**Exercise aim**:
Set down the records exactly as they stand, except for any pictures, which you should omit.

**Provided information**:
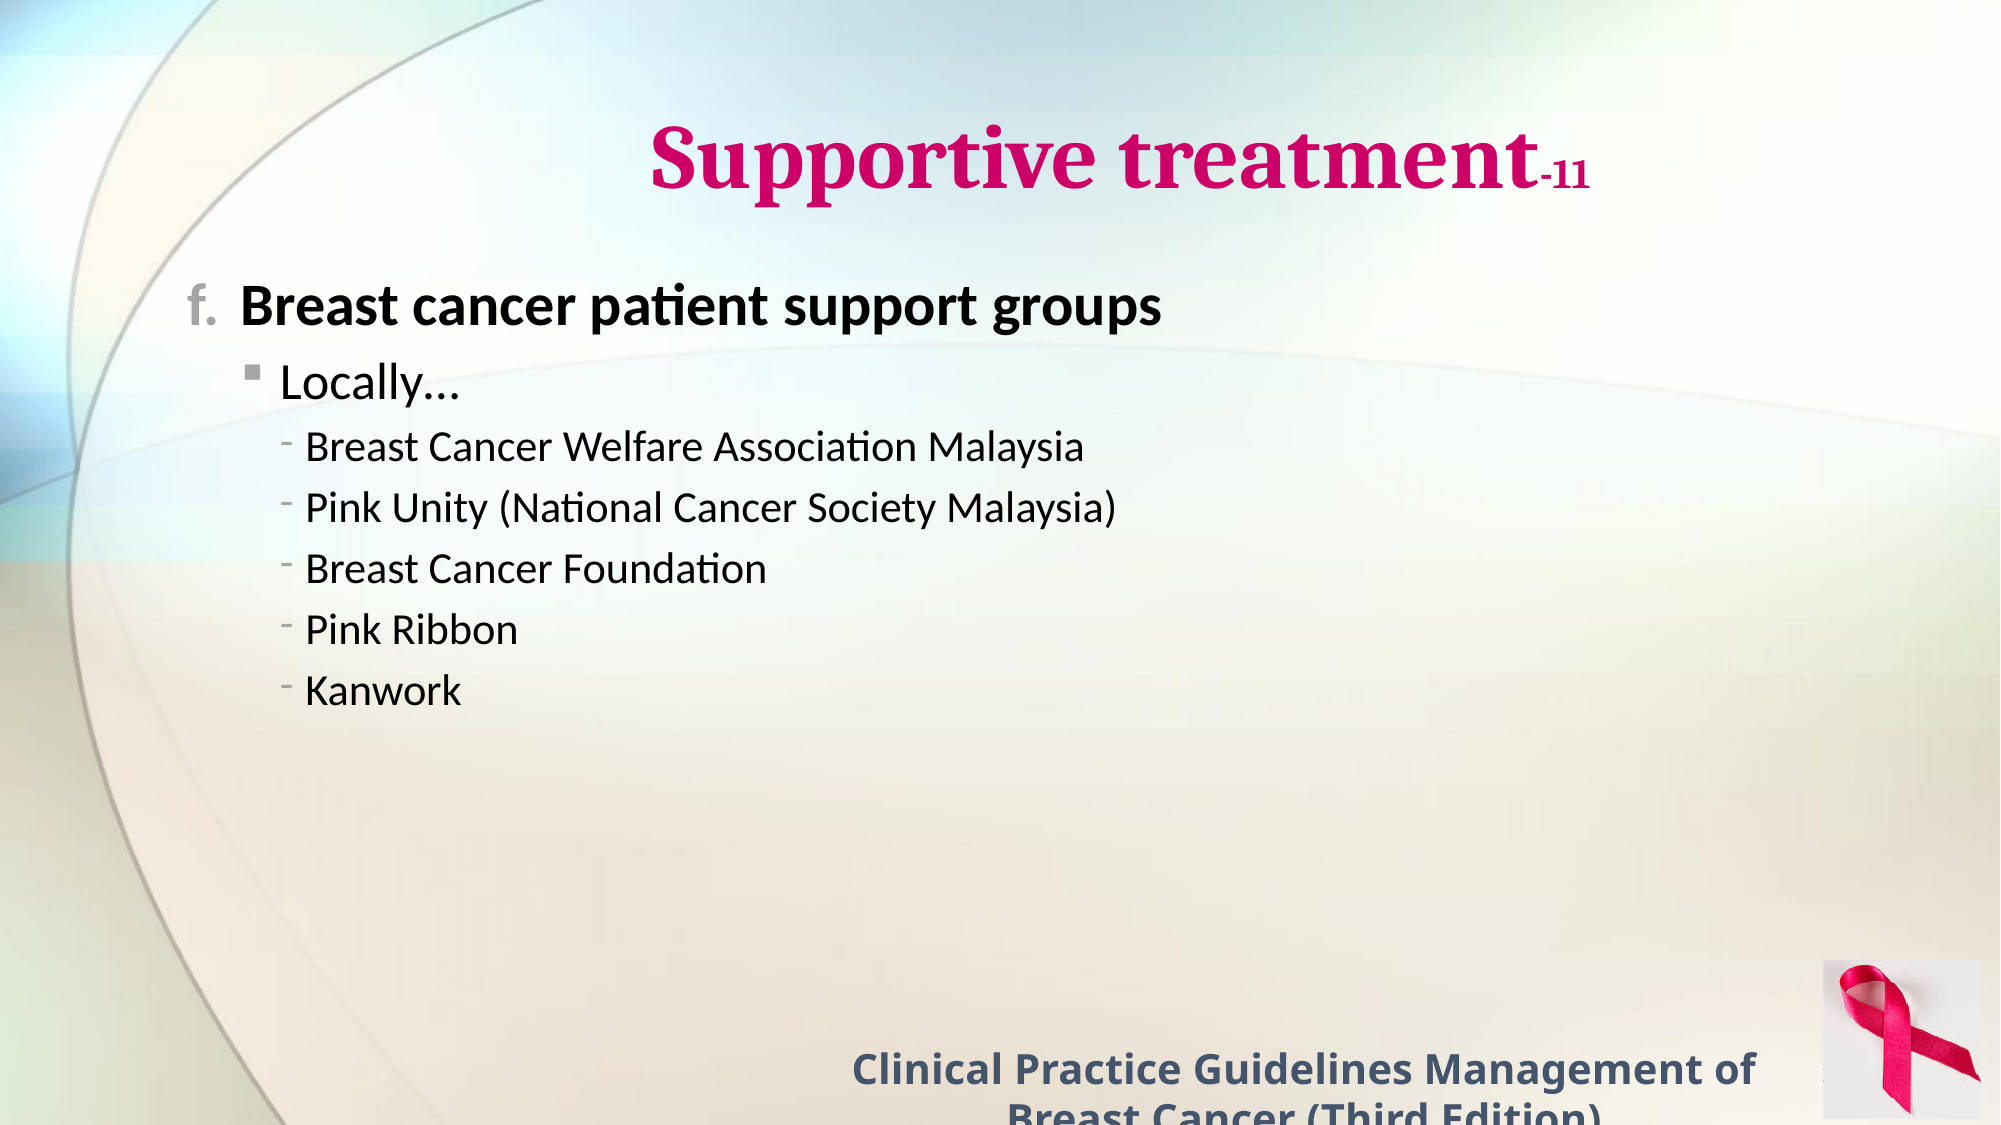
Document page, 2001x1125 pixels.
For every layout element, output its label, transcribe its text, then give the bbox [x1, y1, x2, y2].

list Breast cancer patient support groups Locally… Breast Cancer Welfare Association Malaysia Pink Unity (National Cancer Society Malaysia) Breast Cancer Foundation Pink Ribbon Kanwork [172, 266, 1826, 728]
text_box Clinical Practice Guidelines Management of Breast Cancer (Third Edition) [788, 1035, 1820, 1125]
slide_number 23 [1325, 1042, 1813, 1103]
title Supportive treatment-11 [381, 43, 1863, 261]
picture [0, 0, 2001, 1125]
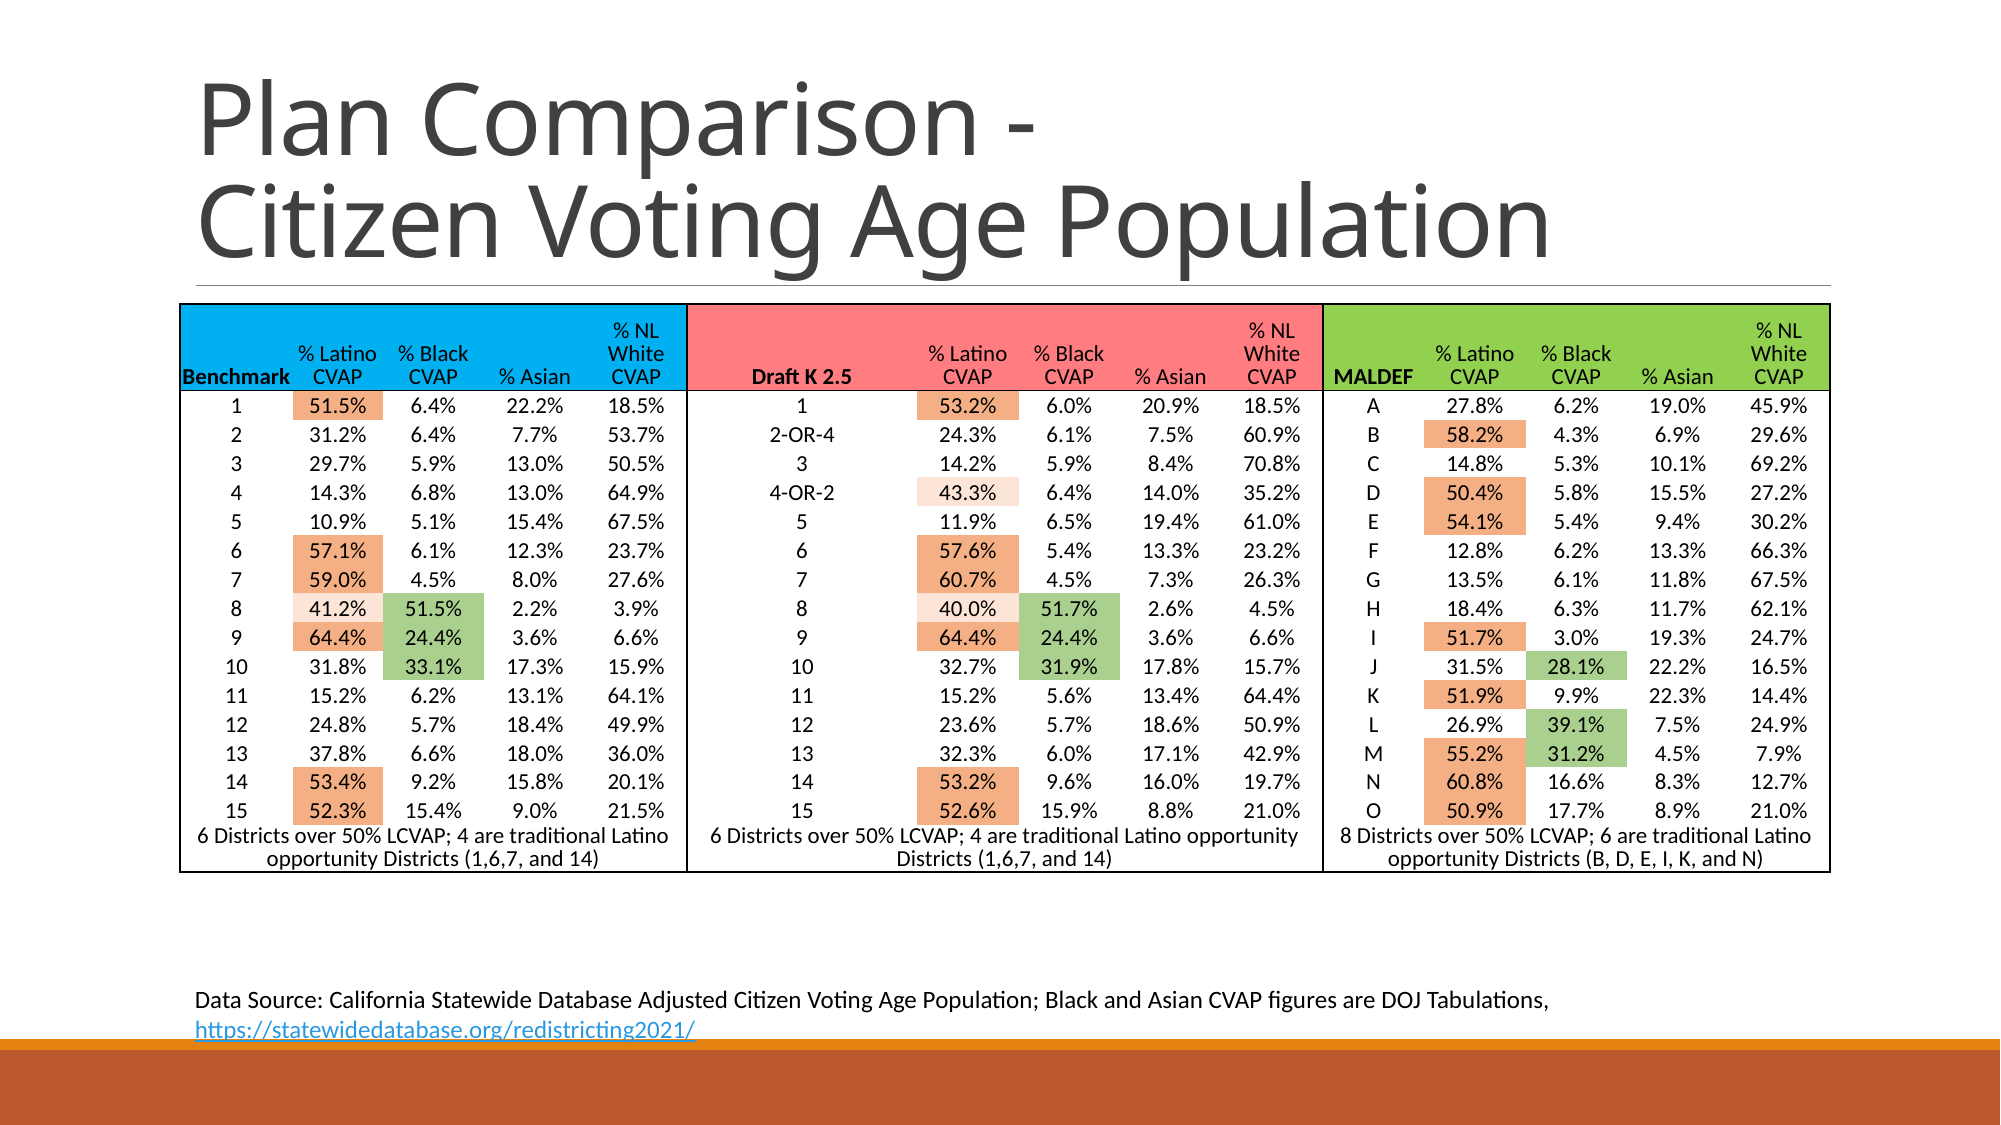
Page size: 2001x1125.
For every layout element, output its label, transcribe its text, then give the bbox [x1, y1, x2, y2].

**Answer for this exercise**:
Document page, 2001x1125 pixels.
For every layout element, output its label, transcribe its text, then give the bbox [x1, y1, x2, y2].

list Breast cancer patient support groups Locally… Breast Cancer Welfare Association Malaysia Pink Unity (National Cancer Society Malaysia) Breast Cancer Foundation Pink Ribbon Kanwork [172, 266, 1826, 728]
text_box Clinical Practice Guidelines Management of Breast Cancer (Third Edition) [788, 1035, 1820, 1125]
slide_number 23 [1325, 1042, 1813, 1103]
title Supportive treatment-11 [381, 43, 1863, 261]
picture [0, 0, 2001, 1125]
Page size: 2001x1125.
For every layout element, output its label, transcribe its text, then give the bbox [x1, y1, x2, y2].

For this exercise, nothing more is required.